Übungsaufgaben:
1. Schreiben Sie den Abschnitt des Artikels über Hans-Jürgen Bäumler, der bei „Als Marika Kilius“ beginnt und bei „vor ihren Schwarz-Weiß-Fernsehern.“ endet, noch einmal ab und ändern Sie dabei „Westfalenhalle“ in „Eissporthalle“.
2. Für welches Stück beginnen laut dem Artikel über Hans-Jürgen Bäumler nach den Feierlichkeiten zu seinem Geburtstag die Proben?

Vorliegender Textauszug:
════════════════

Essen. Hans-Jürgen Bäumler hatte viele Karrieren. Zum 75. Geburtstag will der Eiskunstlauf-Weltmeister der Nachkriegsgeschichte kürzertreten.

Als Marika Kilius und Hans-Jürgen Bäumler 1964 bei den Eiskunstlauf-Weltmeisterschaften in Dortmund ihre Kür präsentierten, platzte die Westfalenhalle aus allen Nähten. 21 Millionen Deutsche saßen in ihren Wohnzimmern zwischen Nierentischen, Blumenbänken und Tulpenlampen vor ihren Schwarz-Weiß-Fernsehern.

Reporter Heinz Maegerlein beschrieb in poetischen Worten, wie Kilius/Bäumler zur wagemutigen Todesspirale ansetzten und ganz Deutschland jubelte, als ihnen die Punktrichter das ersehnte WM-Gold zuerkannten. Fast 53 Jahre später feiert Hans-Jürgen Bäumler am Samstag in seinem Haus in Südfrankreich seinen 75. Geburtstag – und für die älteren Sportfans ist er immer noch der ewige Eisprinz.

Zur Ruhe setzen

Marika Kilius und Hans-Jürgen Bäumler waren die ersten deutschen Sportstars der Nachkriegsgeschichte, dreimal wurde für ihre Auftritte auf dem Eis die „Tagesschau“ verschoben. „Es hieß: Jetzt laufen Kilius/Bäumler, die Nachrichten müssen warten. Wir hatten einen Bekanntheitsgrad von 100 Prozent“, erinnerte sich Bäumler einmal.

Auch wenn er in der Popularitätsskala solche Werte nicht mehr erreicht, im Scheinwerferlicht steht Bäumler bis heute. Als Schauspieler bereist er seit Jahrzehnten das Land. Nach den Feierlichkeiten seines Geburtstages beginnen die Proben für das Stück „Kerle im Herbst“, ehe er im März/April in Bonn und von Ende Mai bis Juli in München am Bayerischen Hof auf der Theaterbühne stehen wird. Danach will er sich auch als Schauspieler zur Ruhe setzen.

════════════════

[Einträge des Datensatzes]

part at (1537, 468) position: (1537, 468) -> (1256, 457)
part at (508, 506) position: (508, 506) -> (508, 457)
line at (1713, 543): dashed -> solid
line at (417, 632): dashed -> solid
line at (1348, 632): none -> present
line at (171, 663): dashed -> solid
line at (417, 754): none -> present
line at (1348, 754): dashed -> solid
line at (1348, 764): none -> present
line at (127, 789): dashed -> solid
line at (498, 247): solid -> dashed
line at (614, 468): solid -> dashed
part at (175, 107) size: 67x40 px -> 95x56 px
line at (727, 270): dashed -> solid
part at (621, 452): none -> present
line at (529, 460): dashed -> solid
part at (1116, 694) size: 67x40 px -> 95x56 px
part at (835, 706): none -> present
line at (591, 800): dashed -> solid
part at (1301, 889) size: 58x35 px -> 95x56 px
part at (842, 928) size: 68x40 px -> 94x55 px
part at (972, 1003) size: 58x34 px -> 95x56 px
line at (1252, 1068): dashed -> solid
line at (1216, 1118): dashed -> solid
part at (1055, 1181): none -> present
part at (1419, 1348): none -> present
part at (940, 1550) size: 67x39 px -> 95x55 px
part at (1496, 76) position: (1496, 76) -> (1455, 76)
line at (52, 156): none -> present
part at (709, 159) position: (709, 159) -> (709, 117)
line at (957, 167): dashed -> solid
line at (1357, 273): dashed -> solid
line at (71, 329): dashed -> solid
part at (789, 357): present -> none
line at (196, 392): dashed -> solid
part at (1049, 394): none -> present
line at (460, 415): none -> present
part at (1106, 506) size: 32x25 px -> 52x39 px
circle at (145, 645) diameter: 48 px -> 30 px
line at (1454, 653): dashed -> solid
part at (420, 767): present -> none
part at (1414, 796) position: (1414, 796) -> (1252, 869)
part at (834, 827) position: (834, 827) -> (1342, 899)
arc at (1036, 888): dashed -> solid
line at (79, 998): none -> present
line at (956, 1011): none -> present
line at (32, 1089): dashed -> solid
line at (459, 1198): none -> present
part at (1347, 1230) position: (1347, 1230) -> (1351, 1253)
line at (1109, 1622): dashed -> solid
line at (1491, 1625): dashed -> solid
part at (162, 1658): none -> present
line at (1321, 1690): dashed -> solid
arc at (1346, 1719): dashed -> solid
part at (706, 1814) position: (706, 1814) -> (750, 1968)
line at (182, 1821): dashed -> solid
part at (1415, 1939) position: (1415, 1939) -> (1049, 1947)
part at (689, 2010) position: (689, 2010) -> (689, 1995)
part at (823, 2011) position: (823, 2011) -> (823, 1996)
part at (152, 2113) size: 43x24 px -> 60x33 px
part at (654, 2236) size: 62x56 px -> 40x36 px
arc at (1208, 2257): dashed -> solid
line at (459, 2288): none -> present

════════════════

Vollständige Lösungen:
1.
Als Marika Kilius und Hans-Jürgen Bäumler 1964 bei den Eiskunstlauf-Weltmeisterschaften in Dortmund ihre Kür präsentierten, platzte die Eissporthalle aus allen Nähten. 21 Millionen Deutsche saßen in ihren Wohnzimmern zwischen Nierentischen, Blumenbänken und Tulpenlampen vor ihren Schwarz-Weiß-Fernsehern.

2. Für das Stück „Kerle im Herbst“.